[Circuit design data]
---------------

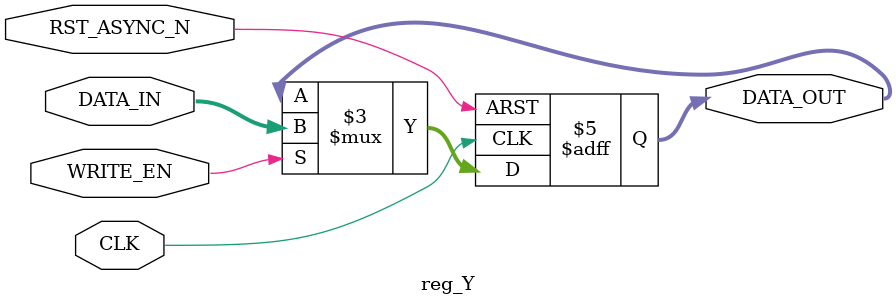
<source format=v>
/*-----------------------------------------------------------------------------------
* File: reg_Y.v
* Date generated: 25/03/2023
* Date modified: 10/05/2023
* Author: Bruna Suemi Nagai
* Description: Stores the accumulated vertical coordenate
*----------------------------------------------------------------------------------- */

module reg_Y (
    CLK,
    RST_ASYNC_N, 
    WRITE_EN,
    DATA_IN,  
    DATA_OUT
);


// ------------------------------------------
// IO declaration
// ------------------------------------------
    input CLK;                              // Clock
    input RST_ASYNC_N;						// Asynchronous reset
    input WRITE_EN;							// Enables writing
    input signed [7:0] DATA_IN;			// Data in
    output reg signed [7:0] DATA_OUT;	    // Data out
    

// ------------------------------------------
// Sequential logic
// ------------------------------------------
always @(posedge CLK, negedge RST_ASYNC_N) begin
if (!RST_ASYNC_N)                        // If rst async is low
    begin
            DATA_OUT <= 8'b0;
    end
    
    else if (WRITE_EN) 		 			    // If write enable is high
    begin
        DATA_OUT <= DATA_IN; 			    // Write data to the register at the specified address
    end 
end

endmodule // reg_Y
    
</source>
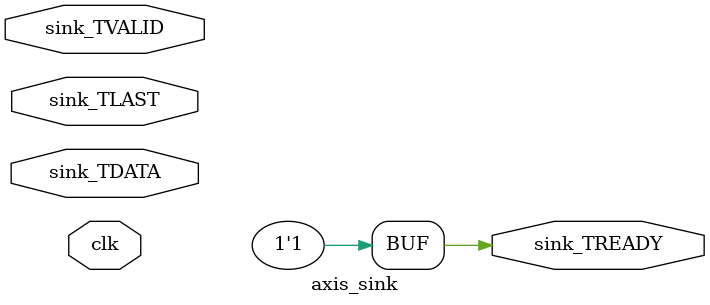
<source format=v>
`timescale 1ns / 1ps


module axis_sink(
	input wire clk, //Dummy clock input to make annoying warning go away

	input wire [31:0] sink_TDATA,
	input wire sink_TVALID,
	output wire sink_TREADY,
	input wire sink_TLAST
);

	assign sink_TREADY = 1;

endmodule


</source>
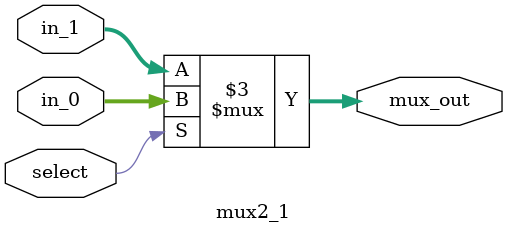
<source format=v>
module mux2_1 (
    in_0,
    in_1,
    select,
    mux_out  
);

    input wire [31:0] in_0, in_1; 
    input wire select;
    output reg [31:0] mux_out;

    always@(*)  begin
        if(select) mux_out <= in_0;
        else mux_out <= in_1;

    end 
    
endmodule

</source>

---------------

In your copy of the entries above, leave out the pictures and keep every word exact.

<source format=v>
/*-----------------------------------------------------------------------------------
* File: reg_Y.v
* Date generated: 25/03/2023
* Date modified: 10/05/2023
* Author: Bruna Suemi Nagai
* Description: Stores the accumulated vertical coordenate
*----------------------------------------------------------------------------------- */

module reg_Y (
    CLK,
    RST_ASYNC_N, 
    WRITE_EN,
    DATA_IN,  
    DATA_OUT
);


// ------------------------------------------
// IO declaration
// ------------------------------------------
    input CLK;                              // Clock
    input RST_ASYNC_N;						// Asynchronous reset
    input WRITE_EN;							// Enables writing
    input signed [7:0] DATA_IN;			// Data in
    output reg signed [7:0] DATA_OUT;	    // Data out
    

// ------------------------------------------
// Sequential logic
// ------------------------------------------
always @(posedge CLK, negedge RST_ASYNC_N) begin
if (!RST_ASYNC_N)                        // If rst async is low
    begin
            DATA_OUT <= 8'b0;
    end
    
    else if (WRITE_EN) 		 			    // If write enable is high
    begin
        DATA_OUT <= DATA_IN; 			    // Write data to the register at the specified address
    end 
end

endmodule // reg_Y
    
</source>
<source format=v>
`timescale 1ns / 1ps


module axis_sink(
	input wire clk, //Dummy clock input to make annoying warning go away

	input wire [31:0] sink_TDATA,
	input wire sink_TVALID,
	output wire sink_TREADY,
	input wire sink_TLAST
);

	assign sink_TREADY = 1;

endmodule


</source>
<source format=v>
module mux2_1 (
    in_0,
    in_1,
    select,
    mux_out  
);

    input wire [31:0] in_0, in_1; 
    input wire select;
    output reg [31:0] mux_out;

    always@(*)  begin
        if(select) mux_out <= in_0;
        else mux_out <= in_1;

    end 
    
endmodule

</source>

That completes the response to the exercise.